Is there a reason you want to get her off of puppy food? Ideally she should be on it until at LEAST 12 months. 

Yes, she is too young for wilderness. Keep her on a LBP food with low calcium content until at LEAST 12 months. 

If she's doing great, why change it?


----------



## zoey2010 (Mar 19, 2010)

So she need to stay on puppy food? Two weeks ago she weighed 57 lbs.


----------



## sagelfn (Aug 13, 2009)

You don't have to stay on puppy food, you could switch to an adult food that had acceptable levels of calcium for puppies but Wilderness and all other grain free foods except Orijen do not have acceptable levels.

Her weight is not the issue, she is still growing and developing and will continue to do so. Many people feed puppy food past 12 months


----------



## Lucy Dog (Aug 10, 2008)

Stick to the Blue Buffalo LBP or adult formula until at least 2 years old. They stop growing around that time, so a switch to wilderness should be ok then. 

Is there a reason you want to switch?


----------



## zoey2010 (Mar 19, 2010)

I just thought the GS did not need to stay on puppy food very long because they grow too fast on it. I have no problem keeping her on the puppy food. I just want to do what is best for her,that is the reason I asked first.


----------



## Lucy Dog (Aug 10, 2008)

zoey2010 said:


> I just thought the GS did not need to stay on puppy food very long because they grow too fast on it. I have no problem keeping her on the puppy food. I just want to do what is best for her,that is the reason I asked first.


LBP food actually has less calcium to promote slow growth which is actually good for large breed pups like german shepherds. Large breed puppy food is nice, you don't want to feed regular puppy food. Maybe that's where you're getting confused. There's definitely a difference between LBP and regular puppy.

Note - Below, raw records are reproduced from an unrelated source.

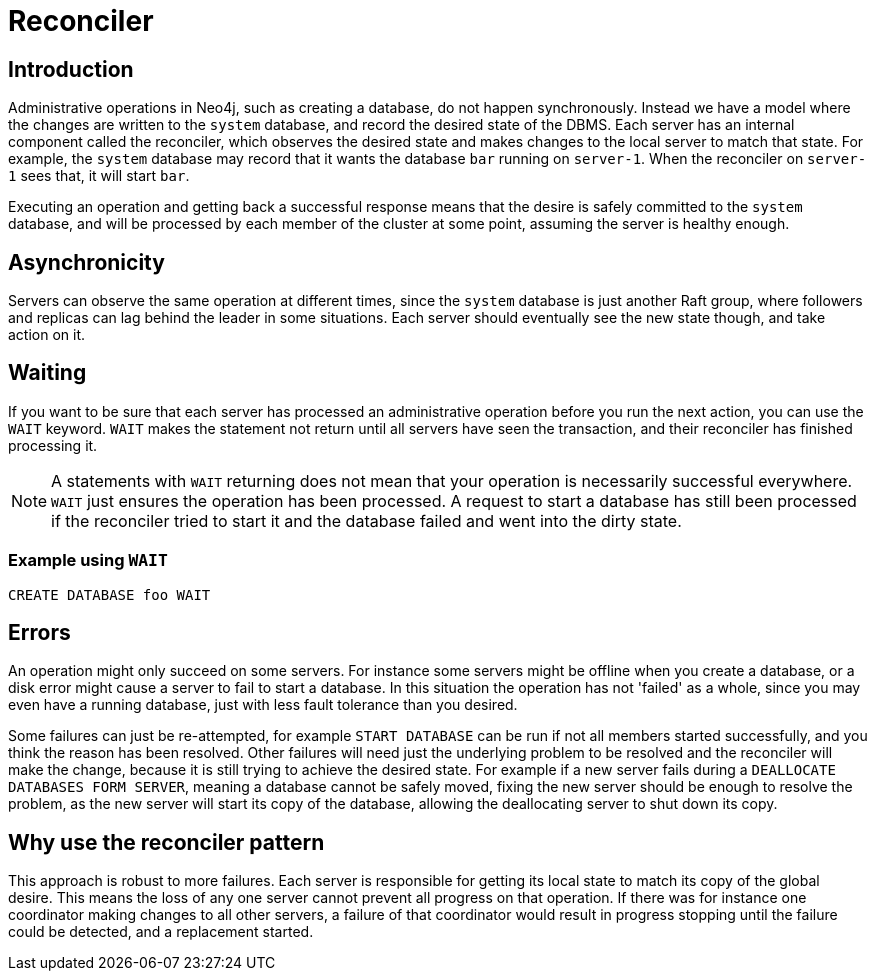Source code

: [role=enterprise-edition]
[[cluster-reconciler]]
= Reconciler
:description: This section describes how changes to the DBMS are processed by each server.

[[cluster-reconciler-introduction]]
== Introduction

Administrative operations in Neo4j, such as creating a database, do not happen synchronously.
Instead we have a model where the changes are written to the `system` database, and record the desired state of the DBMS.
Each server has an internal component called the reconciler, which observes the desired state and makes changes to the local server to match that state.
For example, the `system` database may record that it wants the database `bar` running on `server-1`.
When the reconciler on `server-1` sees that, it will start `bar`.

Executing an operation and getting back a successful response means that the desire is safely committed to the `system` database, and will be processed by each member of the cluster at some point, assuming the server is healthy enough.

[[cluster-reconciler-async]]
== Asynchronicity
Servers can observe the same operation at different times, since the `system` database is just another Raft group, where followers and replicas can lag behind the leader in some situations.
Each server should eventually see the new state though, and take action on it.

[[cluster-reconciler-wait]]
== Waiting

If you want to be sure that each server has processed an administrative operation before you run the next action, you can use the `WAIT` keyword.
`WAIT` makes the statement not return until all servers have seen the transaction, and their reconciler has finished processing it.

[NOTE]
====
A statements with `WAIT` returning does not mean that your operation is necessarily successful everywhere.
`WAIT` just ensures the operation has been processed.
A request to start a database has still been processed if the reconciler tried to start it and the database failed and went into the dirty state.
====

=== Example using `WAIT`
[source, cypher, role="noplay"]
----
CREATE DATABASE foo WAIT
----

[[cluster-reconciler-errors]]
== Errors

An operation might only succeed on some servers.
For instance some servers might be offline when you create a database, or a disk error might cause a server to fail to start a database.
In this situation the operation has not 'failed' as a whole, since you may even have a running database, just with less fault tolerance than you desired.

Some failures can just be re-attempted, for example `START DATABASE` can be run if not all members started successfully, and you think the reason has been resolved.
Other failures will need just the underlying problem to be resolved and the reconciler will make the change, because it is still trying to achieve the desired state.
For example if a new server fails during a `DEALLOCATE DATABASES FORM SERVER`, meaning a database cannot be safely moved, fixing the new server should be enough to resolve the problem, as the new server will start its copy of the database, allowing the deallocating server to shut down its copy.

[[cluster-reconciler-reason]]
== Why use the reconciler pattern

This approach is robust to more failures.
Each server is responsible for getting its local state to match its copy of the global desire.
This means the loss of any one server cannot prevent all progress on that operation.
If there was for instance one coordinator making changes to all other servers, a failure of that coordinator would result in progress stopping until the failure could be detected, and a replacement started.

Most grain free foods have too much calcium which is why most here will recommend not to feed until they're done growing.

It's the calcium that you need to watch out for. Blue Buffalo LBP or their adult formula (excluding the wilderness formula) should be fine until she's 2. Once she's done growing, you can switch her to whatever you want.


----------



## jakeandrenee (Apr 30, 2010)

If you are looking to go grain free for a puppy, you can try Acana grain free "Pacifica". It is safe for puppies. Acana is made by the same company as Orijen, and is high quality kibble. However although they say all flavors are ALS the Pacifica flavor is the only one I am comfortable with. Jake is 6 months and ever since I switched from BB his poops are perfect. BB just didn't agree with him. Good luck on the food search.


----------



## jent (Jun 14, 2010)

I, and many others qualified, would actually suggest not going off a LBP food until after 18 weeks. It does not hurt them to stay on it, and there is good evidence that there is still some benefit to be had from a LBP food after 1 year.

This is iVet's brand recommendation (I am currently undecided about this particularly food in general though, but they do seem to address some good concerns with the manufacturing process), but I have heard it from several veterinarians as well.


----------



## zoey2010 (Mar 19, 2010)

Thanks everyone. I will stay with the BB LBP. Zoey has done really well on it.


----------



## Whitedog404 (Mar 25, 2010)

Now I'm confused. I started giving Dexter (now 6 and 1/2 months old) half Kirkland's puppy food and half Kirkland's lamb & rice, with homemade food (cooked chicken, turkey, beef and such with veggies and brown rice). And he takes Springtime supplements daily. I was going to stop the puppy food when I ran out. Should I not?


----------



## DJEtzel (Feb 11, 2010)

It's not that they need to be on PUPPY food, it's that the calcium has to be a low content in the food or they'll grow too fast and stress bones/joints. 

I do not feed anything with calcium over 1.5% max. Orijen is cutting it close, and I would be wary feeding it, but it is grain free, which is an advantage.


----------



## Whitedog404 (Mar 25, 2010)

Shoot. I can't find the calcium content in Kirkland's.


----------



## DJEtzel (Feb 11, 2010)

I cannot find it either. The other two formulas are min. 1% and 1.5% so HOPEFULLY it's not much more.


----------